Your goal:
Answer these questions about the guest post:
(a) What age does the man on the phone give for the applicant?
(b) What type of credit card was the writer trying to get?
(c) What did the man finally say they could write to explain the missing credit history?

Page extract:
· · · · · · ·

[Today’s guest post is by Sunny Pereira.]
“Yes ma’am, your application looks good and we are just about ready to approve it,” the man said over the phone. “We are just trying to understand why, at your age of 32, we are not seeing any type of credit history on your name and social security number. We just need to fill in the blanks, you understand.”
I knew I had to build my credit. I knew it was important, really important, in the many years to come. I was trying to get my first credit card, which was a secured one. I thought I could just give them $1,000 and build my credit with that as my limit. I didn’t have any idea I would have to explain anything.
I tried a few answers, but he kept coming back to me saying the underwriters (Who are those people? I imagined them as people in strange suits and funny looking glasses sitting in dark tunnels slouched over paperwork, sneering) needed a better explanation.
Ugh. I guess I would just have to say it. At least it was over the phone, so he could not see my very red cheeks, flushed with embarrassment. “I was raised in a cult and I just escaped a few months ago.”
Long pause.
I had thought they would judge me. Maybe Scientology was right about the way people are out here. Nobody to help, you are alone and helpless. I was sure he was going to tell me he could not help me and then hang up.
Finally he said, “Oh, we can just write that you dealt in cash only.” Bang. Credit card approved. Phew.
Leaving Scientology after so long leaves incredible marks on its ex-members. The task of rebuilding can be terrifying in itself. Some, actually most, who leave Scientology, leave alone and have to work these things out on their own. It’s awkward and uncomfortable.

· · · · · · ·

Data records:
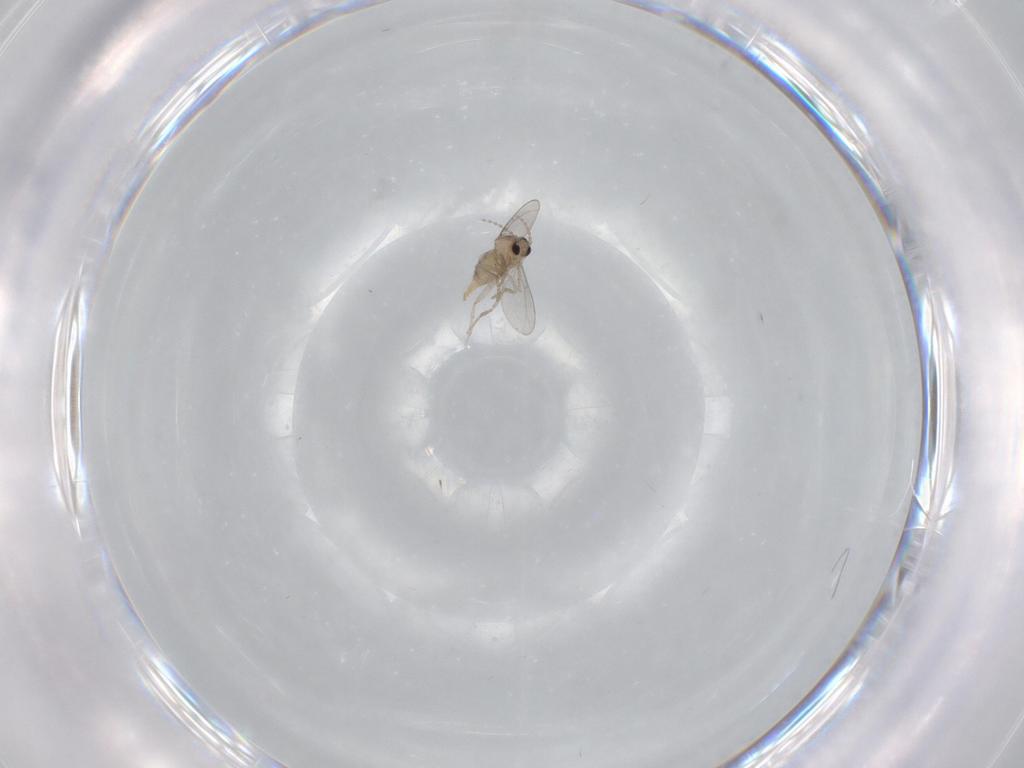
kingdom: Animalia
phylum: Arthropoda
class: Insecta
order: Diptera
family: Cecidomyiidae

· · · · · · ·

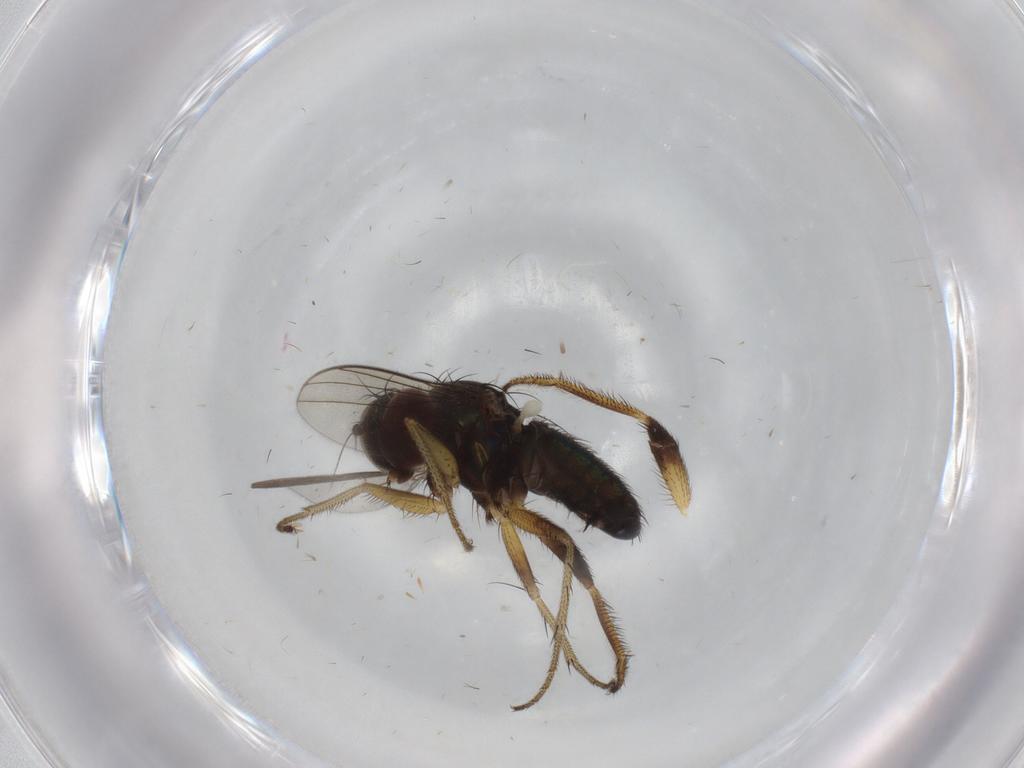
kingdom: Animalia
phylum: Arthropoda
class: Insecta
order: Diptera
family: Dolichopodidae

· · · · · · ·

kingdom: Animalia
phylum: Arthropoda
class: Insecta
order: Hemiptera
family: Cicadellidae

· · · · · · ·

Solution to this exercise:
(a) 32
(b) A secured credit card
(c) That the writer dealt in cash only